Spam Text Misclassifiction using Naive Bayes
The following libraries were imported
library(readr)
library(tidyr)
library(stringr)
library(quanteda)
library(RColorBrewer)
library(caret)
Importing File
file1 <- read_csv("/Users/akul/Desktop/R Projects/spam.csv")
file1 <- file1[,-c(3,4,5)]
names(file1) <- c("label","text")
file1$text <- file1$text %>% str_to_lower()
Spam Wordcloud
corpus1 <- corpus(file1$text)
docvars(corpus1) <- file1$label
spam_plot <- corpus_subset(corpus1, docvar1 == "spam")
spam_plot <- dfm(spam_plot,stem = TRUE, tolower = TRUE, remove_punct = TRUE, remove_twitter = TRUE, remove_numbers = TRUE, remove=stopwords("SMART"))
spam_col <- brewer.pal(8, "Dark2")
spam_cloud <- textplot_wordcloud(spam_plot, min.freq = 18, color = spam_col)
title("Spam Wordcloud")
Ham Wordcloud
ham_plot <- corpus_subset(corpus1, docvar1 == "ham")

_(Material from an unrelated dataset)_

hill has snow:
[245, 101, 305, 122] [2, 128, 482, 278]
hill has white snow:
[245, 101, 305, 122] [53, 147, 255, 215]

ham_plot <- dfm(ham_plot,stem = TRUE, tolower = TRUE, remove_punct = TRUE, remove_twitter = TRUE, remove_numbers = TRUE, remove=stopwords("SMART"))
ham.col <- brewer.pal(8, "Dark2")
ham.cloud <- textplot_wordcloud(ham_plot, min.freq = 90,colors = ham.col,rot.per = .25)
title("Ham Wordcloud", col.main = "grey14")
Stratified sample using caret
set.seed(90)
in.train <- createDataPartition(as.factor(file1$label), p=0.8, list=FALSE)
dfm.sms <- dfm(corpus1,stem = TRUE, tolower = TRUE, remove_punct = TRUE, remove_twitter = TRUE, remove_numbers = TRUE, remove=stopwords("SMART"), min_docfreq = 4,min_count = 6)
raw.data.train <- file1[as.integer(in.train),]
raw.data.test <- file1[-as.integer(in.train),]
spam.train <- dfm.sms[as.integer(in.train),]
spam.test <- dfm.sms[-as.integer(in.train),]
*Naive Bayes Classifier
spam.classifier <- textmodel_nb(spam.train, raw.data.train$label)
predictions.test <- predict(spam.classifier, newdata = spam.test)
table(predictions.test$nb.predicted, raw.data.test$label)
##
## ham spam
## ham 843 6
## spam 122 143